Neyse, ucuz kurtulmuşsun.
:))

gülçin dedi ki...

ah neolitik hanımcığım, bu kadarla kalsa bile azcık rumen travması bırakmaz mı bu gezi? ay yani, devamı var mı ? hadi yaz:))--merakla okudum, eline sağlık, bence de kandırmaca yapacaklardı--

sevgiler.

Arzu Çur dedi ki...

Utançtan yerin dibindeyim.

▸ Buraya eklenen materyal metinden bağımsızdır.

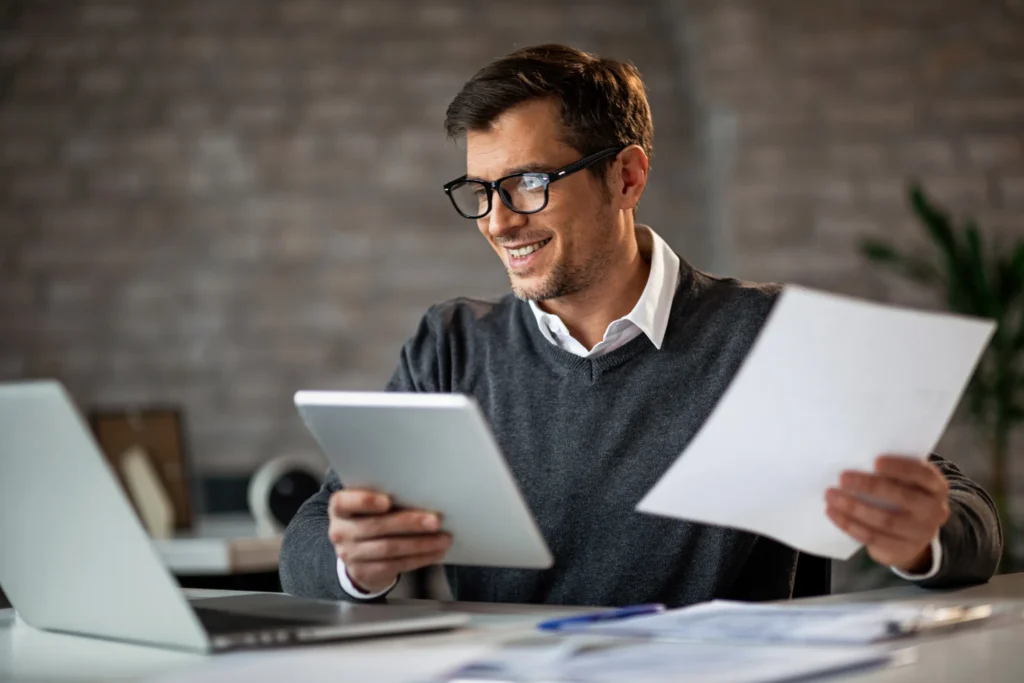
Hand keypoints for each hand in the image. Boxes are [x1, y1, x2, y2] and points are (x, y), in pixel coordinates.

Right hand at [328, 489, 451, 593]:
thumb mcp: (368, 506)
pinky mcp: (365, 572)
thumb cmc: (369, 519)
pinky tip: (435, 552)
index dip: (365, 501)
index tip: (387, 501)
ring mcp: (351, 554)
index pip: (345, 502)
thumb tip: (423, 493)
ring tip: (443, 539)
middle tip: (435, 521)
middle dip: (409, 523)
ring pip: (389, 548)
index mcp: (340, 508)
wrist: (356, 554)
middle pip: (376, 526)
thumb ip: (386, 497)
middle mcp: (341, 531)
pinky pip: (395, 565)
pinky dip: (419, 558)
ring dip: (421, 544)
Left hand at [826, 455, 949, 572]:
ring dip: (853, 507)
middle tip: (842, 478)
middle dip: (869, 486)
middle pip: (902, 498)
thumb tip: (857, 458)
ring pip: (884, 520)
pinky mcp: (901, 549)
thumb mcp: (907, 483)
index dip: (900, 467)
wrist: (912, 536)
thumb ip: (892, 473)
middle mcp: (933, 511)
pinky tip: (833, 513)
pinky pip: (872, 537)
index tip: (875, 461)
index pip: (922, 475)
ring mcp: (920, 534)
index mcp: (936, 487)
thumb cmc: (904, 497)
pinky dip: (849, 525)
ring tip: (831, 495)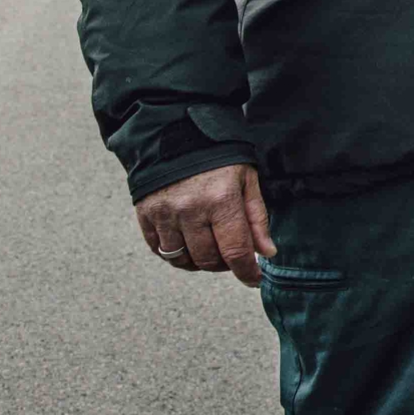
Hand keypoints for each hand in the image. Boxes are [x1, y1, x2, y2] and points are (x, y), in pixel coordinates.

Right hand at [133, 163, 274, 286]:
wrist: (177, 134)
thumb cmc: (220, 159)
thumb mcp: (247, 181)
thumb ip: (257, 219)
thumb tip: (267, 253)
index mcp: (221, 199)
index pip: (235, 250)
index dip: (246, 271)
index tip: (254, 279)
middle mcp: (190, 209)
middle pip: (208, 259)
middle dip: (224, 265)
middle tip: (231, 256)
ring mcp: (165, 213)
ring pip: (182, 259)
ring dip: (199, 262)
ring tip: (210, 249)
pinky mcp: (145, 214)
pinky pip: (160, 250)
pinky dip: (175, 255)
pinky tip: (188, 244)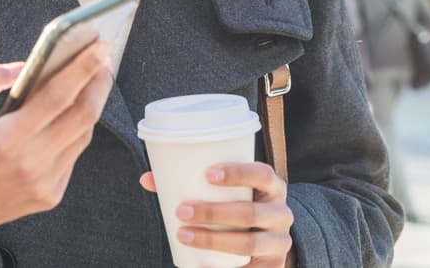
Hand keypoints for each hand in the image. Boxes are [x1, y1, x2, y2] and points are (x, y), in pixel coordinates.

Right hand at [0, 42, 112, 267]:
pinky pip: (74, 153)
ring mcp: (45, 184)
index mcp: (4, 141)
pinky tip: (72, 110)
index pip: (56, 98)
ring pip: (84, 134)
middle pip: (83, 116)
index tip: (98, 46)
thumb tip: (24, 67)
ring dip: (92, 103)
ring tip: (92, 78)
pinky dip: (77, 127)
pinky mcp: (52, 194)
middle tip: (103, 57)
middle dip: (99, 81)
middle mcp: (30, 165)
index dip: (82, 69)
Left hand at [140, 162, 294, 267]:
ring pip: (249, 243)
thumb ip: (190, 182)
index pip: (263, 173)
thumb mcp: (226, 191)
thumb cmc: (237, 204)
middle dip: (213, 212)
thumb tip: (147, 179)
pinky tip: (202, 265)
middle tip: (181, 211)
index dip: (238, 172)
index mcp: (272, 187)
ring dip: (213, 240)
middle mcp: (282, 213)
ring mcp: (279, 242)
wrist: (267, 238)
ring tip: (183, 235)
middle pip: (251, 212)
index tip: (208, 174)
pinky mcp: (272, 266)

Hadi biraz daha utandır beni.

(Polisiye arayışın devam ediyor ise Craig Russell'ın Kanlı Masallar'ı fena değil, aklında olsun)

Sevgiler,

neo dedi ki...

simon,

sözünü ettiğin uygulamaları biliyorum, biletiniz yoksa ya da

tarihsiz ise bilmem kaç katı ceza ödüyorsun, roma'da kontrol

etmişlerdi bi kere mesela ama frankfurt'ta, viyana'da

bakan, eden yoktu. neyse, ben kandirmaca oldugundan eminim,

"cezayı ödiycem" dememe rağmen pasaportumu elimden alması, polise gidelim diyince arazi olmaları başka türlüsünü düşünmeme engel oluyor.

...

elektra,

diger bulıtları da ekledim bugün :) fotograflar zayıf biraz, dogru

dürüst vakit olmadı fotograf cekmeye.

ekmekci kız,

bana da ucuz kurtuldum hissi geldi pasaportumu geri aldığımda. başka olumsuz şeyler de duydum konsolosluk çalışanlarından bükreş'te yaşadıkları hakkında ama neyse, her yerde her şey mümkün, "geceyarısı ekspresi" tadında şeyler yazmak da hoşuma gitmiyor.

...

gülçin,

yok travma düzeyinde olmadı pek, yine giderim, yine haritamı alır gezerim ama otobüse binmem herhalde :) devamını da ekledim. sevgiler.

...

arzu,

ehehe, devamını da ekledim arayı soğutmadan.

kanlı masallar'ı duymamıstım, ekledim listeme, çok sağol. kitap fuarına gittim gecen cumartesi, oradan da aldım bi seyler, yazarım onları da.

sevgiler.

Admin dedi ki...

Yazı tarzınız etkileyici. Teşekkürler.